--- SOURCE RECORDS ---

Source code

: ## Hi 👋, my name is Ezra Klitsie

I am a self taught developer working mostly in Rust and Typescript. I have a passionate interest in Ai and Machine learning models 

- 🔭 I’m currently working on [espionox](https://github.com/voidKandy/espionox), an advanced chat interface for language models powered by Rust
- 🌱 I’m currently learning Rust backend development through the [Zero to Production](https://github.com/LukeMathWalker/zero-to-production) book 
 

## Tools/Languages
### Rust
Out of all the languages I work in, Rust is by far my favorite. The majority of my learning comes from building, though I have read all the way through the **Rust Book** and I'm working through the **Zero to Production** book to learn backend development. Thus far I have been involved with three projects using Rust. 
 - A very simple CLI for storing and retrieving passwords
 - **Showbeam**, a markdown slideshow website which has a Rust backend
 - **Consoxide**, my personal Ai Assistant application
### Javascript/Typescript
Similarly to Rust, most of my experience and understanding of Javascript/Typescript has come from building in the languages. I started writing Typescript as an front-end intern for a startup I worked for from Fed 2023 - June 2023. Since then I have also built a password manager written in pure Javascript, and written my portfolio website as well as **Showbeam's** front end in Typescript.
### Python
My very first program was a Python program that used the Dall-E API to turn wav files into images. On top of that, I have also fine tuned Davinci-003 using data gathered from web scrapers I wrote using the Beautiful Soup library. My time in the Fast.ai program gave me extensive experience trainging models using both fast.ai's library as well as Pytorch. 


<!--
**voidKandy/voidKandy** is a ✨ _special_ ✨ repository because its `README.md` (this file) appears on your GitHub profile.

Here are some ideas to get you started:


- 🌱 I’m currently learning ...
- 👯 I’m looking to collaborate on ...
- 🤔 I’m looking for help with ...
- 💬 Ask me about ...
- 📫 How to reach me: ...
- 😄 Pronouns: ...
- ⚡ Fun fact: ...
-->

---

**TASK OBJECTIVE:** Update the records by changing every instance of "Typescript" to "TypeScript" and leaving all other text unchanged.

**TASK OUTPUT:**
Source code

: ## Hi 👋, my name is Ezra Klitsie

I am a self taught developer working mostly in Rust and TypeScript. I have a passionate interest in Ai and Machine learning models 

- 🔭 I’m currently working on [espionox](https://github.com/voidKandy/espionox), an advanced chat interface for language models powered by Rust
- 🌱 I’m currently learning Rust backend development through the [Zero to Production](https://github.com/LukeMathWalker/zero-to-production) book 
 

## Tools/Languages
### Rust
Out of all the languages I work in, Rust is by far my favorite. The majority of my learning comes from building, though I have read all the way through the **Rust Book** and I'm working through the **Zero to Production** book to learn backend development. Thus far I have been involved with three projects using Rust. 
 - A very simple CLI for storing and retrieving passwords
 - **Showbeam**, a markdown slideshow website which has a Rust backend
 - **Consoxide**, my personal Ai Assistant application
### Javascript/TypeScript
Similarly to Rust, most of my experience and understanding of Javascript/TypeScript has come from building in the languages. I started writing TypeScript as an front-end intern for a startup I worked for from Fed 2023 - June 2023. Since then I have also built a password manager written in pure Javascript, and written my portfolio website as well as **Showbeam's** front end in TypeScript.
### Python
My very first program was a Python program that used the Dall-E API to turn wav files into images. On top of that, I have also fine tuned Davinci-003 using data gathered from web scrapers I wrote using the Beautiful Soup library. My time in the Fast.ai program gave me extensive experience trainging models using both fast.ai's library as well as Pytorch. 


<!--
**voidKandy/voidKandy** is a ✨ _special_ ✨ repository because its `README.md` (this file) appears on your GitHub profile.

Here are some ideas to get you started:


- 🌱 I’m currently learning ...
- 👯 I’m looking to collaborate on ...
- 🤔 I’m looking for help with ...
- 💬 Ask me about ...
- 📫 How to reach me: ...
- 😄 Pronouns: ...
- ⚡ Fun fact: ...
-->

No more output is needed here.